The specialist said that she wanted to take a biopsy of my cervix so that they could be 100% sure how severe the abnormality was. I was a bit shaken but I didn’t feel too bad about it. The biopsy was definitely the most painful part and also the most difficult to describe. It also induced period pains and stomach cramps – something I haven’t experienced for about 4 odd years now.
When I left the hospital, it hit me. I could have precancerous cells. I should have come earlier. If I had come sooner this could have been dealt with. I hadn’t had any concrete information and I was going to have to wait 4-6 weeks for results but I was still upset. It sounds crazy but a lot of things go through your mind. And I was scared. I had decided that if I had CIN 2 I would have the cells removed. I didn’t want to risk them going cancerous. The treatment didn’t sound pleasant – a laser is used to effectively burn off the abnormal cells.
1 week later I got a letter through from the hospital and I was convinced I was going to read the C word. Why else would they have sent a letter so fast unless it was something that needed urgent attention? It wasn’t. It was a letter explaining that I had had a biopsy and that I would be receiving results in 4-6 weeks. Thank you for that.
3 weeks later I got another letter through from the hospital and I couldn’t bring myself to open it. I felt a bit like Schroedinger’s cat. I had cancer and I didn’t have cancer all at the same time and I wasn’t sure if I wanted to know the truth. My fiancé opened the letter. I was CIN 1. I was so relieved I thought he was pulling my leg to start with.
I have to go back again for another Pap test in 12 months to make sure that the cells have gone back to normal. I’m not quite sure what happens if they haven’t but I guess we will cross that bridge when we come to it.

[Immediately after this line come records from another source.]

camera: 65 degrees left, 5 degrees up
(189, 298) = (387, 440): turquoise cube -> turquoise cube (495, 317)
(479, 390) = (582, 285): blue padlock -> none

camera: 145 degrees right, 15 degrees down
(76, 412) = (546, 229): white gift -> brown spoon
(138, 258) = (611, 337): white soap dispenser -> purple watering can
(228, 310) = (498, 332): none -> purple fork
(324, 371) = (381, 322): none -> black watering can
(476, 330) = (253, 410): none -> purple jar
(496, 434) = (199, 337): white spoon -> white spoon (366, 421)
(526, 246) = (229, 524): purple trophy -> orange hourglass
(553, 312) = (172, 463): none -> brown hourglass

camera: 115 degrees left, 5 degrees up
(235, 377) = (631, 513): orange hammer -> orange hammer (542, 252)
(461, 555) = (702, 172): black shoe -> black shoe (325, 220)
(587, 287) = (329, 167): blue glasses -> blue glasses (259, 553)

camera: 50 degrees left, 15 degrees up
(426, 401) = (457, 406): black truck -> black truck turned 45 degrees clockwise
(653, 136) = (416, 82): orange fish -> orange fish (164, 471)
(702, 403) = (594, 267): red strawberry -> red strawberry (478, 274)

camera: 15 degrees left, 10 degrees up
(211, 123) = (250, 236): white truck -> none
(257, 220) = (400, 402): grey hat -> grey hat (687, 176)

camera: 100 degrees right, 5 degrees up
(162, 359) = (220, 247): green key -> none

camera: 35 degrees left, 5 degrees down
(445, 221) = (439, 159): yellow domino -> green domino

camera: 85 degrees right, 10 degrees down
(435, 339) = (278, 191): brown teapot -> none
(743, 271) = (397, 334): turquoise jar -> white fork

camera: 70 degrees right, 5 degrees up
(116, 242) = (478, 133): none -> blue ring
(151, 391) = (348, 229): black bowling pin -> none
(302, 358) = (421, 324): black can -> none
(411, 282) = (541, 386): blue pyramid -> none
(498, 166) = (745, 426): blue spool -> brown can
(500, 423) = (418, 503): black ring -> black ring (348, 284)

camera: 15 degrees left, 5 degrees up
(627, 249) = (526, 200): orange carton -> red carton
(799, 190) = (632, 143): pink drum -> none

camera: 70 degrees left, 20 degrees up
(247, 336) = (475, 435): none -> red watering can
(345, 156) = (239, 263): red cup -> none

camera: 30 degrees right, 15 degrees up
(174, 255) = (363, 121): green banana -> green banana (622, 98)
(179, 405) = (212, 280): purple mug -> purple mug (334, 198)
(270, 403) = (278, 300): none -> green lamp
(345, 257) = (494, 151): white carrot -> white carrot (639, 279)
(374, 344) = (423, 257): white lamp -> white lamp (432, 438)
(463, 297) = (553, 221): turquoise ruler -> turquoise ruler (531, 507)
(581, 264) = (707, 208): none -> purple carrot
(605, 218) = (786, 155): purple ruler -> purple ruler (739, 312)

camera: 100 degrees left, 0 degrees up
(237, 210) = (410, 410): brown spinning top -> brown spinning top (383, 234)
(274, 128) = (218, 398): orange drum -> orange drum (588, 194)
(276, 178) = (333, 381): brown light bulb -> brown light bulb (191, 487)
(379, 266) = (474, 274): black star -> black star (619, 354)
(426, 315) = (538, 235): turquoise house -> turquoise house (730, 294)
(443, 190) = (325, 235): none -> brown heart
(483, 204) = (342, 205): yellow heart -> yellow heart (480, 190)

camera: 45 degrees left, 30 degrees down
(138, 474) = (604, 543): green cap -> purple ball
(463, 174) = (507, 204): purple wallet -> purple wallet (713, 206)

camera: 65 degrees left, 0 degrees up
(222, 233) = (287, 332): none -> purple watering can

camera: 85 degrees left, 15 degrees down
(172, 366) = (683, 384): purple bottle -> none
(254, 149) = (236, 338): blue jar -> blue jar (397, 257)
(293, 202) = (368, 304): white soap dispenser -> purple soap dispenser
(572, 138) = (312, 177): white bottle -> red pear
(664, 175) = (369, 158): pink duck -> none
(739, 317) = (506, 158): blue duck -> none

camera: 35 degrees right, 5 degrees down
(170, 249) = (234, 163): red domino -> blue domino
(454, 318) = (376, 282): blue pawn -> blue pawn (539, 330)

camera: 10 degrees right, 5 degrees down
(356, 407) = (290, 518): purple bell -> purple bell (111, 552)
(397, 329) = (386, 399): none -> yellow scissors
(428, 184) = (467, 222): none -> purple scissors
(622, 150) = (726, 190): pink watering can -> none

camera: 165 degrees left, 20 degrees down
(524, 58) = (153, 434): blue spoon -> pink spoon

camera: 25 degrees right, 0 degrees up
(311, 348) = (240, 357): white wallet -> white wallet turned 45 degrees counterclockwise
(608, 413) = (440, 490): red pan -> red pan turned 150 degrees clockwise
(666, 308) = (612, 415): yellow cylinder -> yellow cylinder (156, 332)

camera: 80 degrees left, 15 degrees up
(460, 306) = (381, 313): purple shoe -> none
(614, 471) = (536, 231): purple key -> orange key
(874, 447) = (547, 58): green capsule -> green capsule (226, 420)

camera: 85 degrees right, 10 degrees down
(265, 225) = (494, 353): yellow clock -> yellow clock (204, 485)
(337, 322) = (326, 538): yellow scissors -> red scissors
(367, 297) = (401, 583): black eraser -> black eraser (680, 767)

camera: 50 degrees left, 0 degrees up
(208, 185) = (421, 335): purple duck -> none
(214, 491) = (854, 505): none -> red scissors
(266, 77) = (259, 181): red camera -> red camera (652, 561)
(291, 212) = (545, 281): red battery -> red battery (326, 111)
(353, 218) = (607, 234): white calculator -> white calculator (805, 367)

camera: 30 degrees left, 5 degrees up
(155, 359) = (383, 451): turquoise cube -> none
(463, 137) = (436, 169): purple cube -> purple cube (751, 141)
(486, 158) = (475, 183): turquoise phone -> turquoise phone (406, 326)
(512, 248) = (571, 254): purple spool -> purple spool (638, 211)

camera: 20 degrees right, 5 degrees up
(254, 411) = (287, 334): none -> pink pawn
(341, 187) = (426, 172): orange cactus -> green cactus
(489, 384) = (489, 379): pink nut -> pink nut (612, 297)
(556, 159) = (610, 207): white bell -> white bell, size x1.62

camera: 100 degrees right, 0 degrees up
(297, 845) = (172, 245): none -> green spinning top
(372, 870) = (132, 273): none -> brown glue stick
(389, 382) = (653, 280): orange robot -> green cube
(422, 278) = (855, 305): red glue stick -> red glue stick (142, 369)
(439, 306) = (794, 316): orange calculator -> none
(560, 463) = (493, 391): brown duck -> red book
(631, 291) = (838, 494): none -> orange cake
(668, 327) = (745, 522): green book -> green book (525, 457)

So why am I telling you all this? Because I now realise how important the Pap test is. I should have gone when I first got the appointment through when I was 25. These things aren’t meant to be an inconvenience. They could save your life. If I had had precancerous cells when I was 25 and had left them for 3 years I could be telling a very different story now.
I was lucky.
Don’t be lucky. Be smart. Have a pap test.